TASK DESCRIPTION: Look through the listing below and write out exactly the lines from the line with "professionnels pour des cadres stratégiques" to the line with "nicht nur von einer einzigen F", both included, and no others.

*** EXTRACTED MATERIAL ***

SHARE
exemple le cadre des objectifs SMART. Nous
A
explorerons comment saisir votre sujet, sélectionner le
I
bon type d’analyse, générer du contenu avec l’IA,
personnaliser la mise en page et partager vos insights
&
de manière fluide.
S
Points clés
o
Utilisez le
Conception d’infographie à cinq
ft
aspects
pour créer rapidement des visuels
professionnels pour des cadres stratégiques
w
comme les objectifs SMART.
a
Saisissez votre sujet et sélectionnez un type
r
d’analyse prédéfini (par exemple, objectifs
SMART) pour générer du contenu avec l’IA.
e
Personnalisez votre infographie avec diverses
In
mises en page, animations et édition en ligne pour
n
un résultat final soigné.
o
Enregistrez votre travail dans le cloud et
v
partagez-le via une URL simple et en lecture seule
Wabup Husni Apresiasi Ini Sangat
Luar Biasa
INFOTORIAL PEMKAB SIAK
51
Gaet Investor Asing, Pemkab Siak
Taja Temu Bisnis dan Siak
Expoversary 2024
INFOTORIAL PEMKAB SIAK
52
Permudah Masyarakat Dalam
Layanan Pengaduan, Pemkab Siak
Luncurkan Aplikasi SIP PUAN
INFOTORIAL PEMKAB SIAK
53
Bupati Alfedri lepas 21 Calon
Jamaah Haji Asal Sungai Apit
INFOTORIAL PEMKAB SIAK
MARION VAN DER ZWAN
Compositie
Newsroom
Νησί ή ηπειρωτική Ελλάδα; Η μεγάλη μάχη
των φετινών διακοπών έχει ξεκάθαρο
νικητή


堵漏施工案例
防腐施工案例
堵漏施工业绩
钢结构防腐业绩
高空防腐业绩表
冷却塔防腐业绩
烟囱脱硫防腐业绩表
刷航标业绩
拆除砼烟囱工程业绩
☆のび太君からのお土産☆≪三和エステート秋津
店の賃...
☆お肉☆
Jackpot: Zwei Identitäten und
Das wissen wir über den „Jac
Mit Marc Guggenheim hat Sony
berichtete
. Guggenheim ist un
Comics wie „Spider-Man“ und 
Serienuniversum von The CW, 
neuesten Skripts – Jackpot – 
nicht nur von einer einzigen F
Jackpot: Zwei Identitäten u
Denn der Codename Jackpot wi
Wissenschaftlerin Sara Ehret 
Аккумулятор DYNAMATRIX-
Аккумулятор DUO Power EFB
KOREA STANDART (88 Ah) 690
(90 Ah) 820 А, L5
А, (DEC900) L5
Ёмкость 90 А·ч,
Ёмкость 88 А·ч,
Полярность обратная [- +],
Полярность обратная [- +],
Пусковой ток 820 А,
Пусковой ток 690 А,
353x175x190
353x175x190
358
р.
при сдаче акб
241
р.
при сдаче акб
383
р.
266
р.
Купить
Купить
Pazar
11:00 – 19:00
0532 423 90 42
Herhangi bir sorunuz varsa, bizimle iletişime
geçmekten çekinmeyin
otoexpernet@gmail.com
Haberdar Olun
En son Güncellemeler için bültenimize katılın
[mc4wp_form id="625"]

*** End of EXTRACTED MATERIAL ***

RESPONSE TO THE TASK:
professionnels pour des cadres stratégiques
w
comme les objectifs SMART.
a
Saisissez votre sujet et sélectionnez un type
r
d’analyse prédéfini (par exemple, objectifs
SMART) pour générer du contenu avec l’IA.
e
Personnalisez votre infographie avec diverses
In
mises en page, animations et édition en ligne pour
n
un résultat final soigné.
o
Enregistrez votre travail dans le cloud et
v
partagez-le via une URL simple et en lecture seule
Wabup Husni Apresiasi Ini Sangat
Luar Biasa
INFOTORIAL PEMKAB SIAK
51
Gaet Investor Asing, Pemkab Siak
Taja Temu Bisnis dan Siak
Expoversary 2024
INFOTORIAL PEMKAB SIAK
52
Permudah Masyarakat Dalam
Layanan Pengaduan, Pemkab Siak
Luncurkan Aplikasi SIP PUAN
INFOTORIAL PEMKAB SIAK
53
Bupati Alfedri lepas 21 Calon
Jamaah Haji Asal Sungai Apit
INFOTORIAL PEMKAB SIAK
MARION VAN DER ZWAN
Compositie
Newsroom
Νησί ή ηπειρωτική Ελλάδα; Η μεγάλη μάχη
των φετινών διακοπών έχει ξεκάθαρο
νικητή


堵漏施工案例
防腐施工案例
堵漏施工业绩
钢结构防腐业绩
高空防腐业绩表
冷却塔防腐业绩
烟囱脱硫防腐业绩表
刷航标业绩
拆除砼烟囱工程业绩
☆のび太君からのお土産☆≪三和エステート秋津
店の賃...
☆お肉☆
Jackpot: Zwei Identitäten und
Das wissen wir über den „Jac
Mit Marc Guggenheim hat Sony
berichtete
. Guggenheim ist un
Comics wie „Spider-Man“ und 
Serienuniversum von The CW, 
neuesten Skripts – Jackpot – 
nicht nur von einer einzigen F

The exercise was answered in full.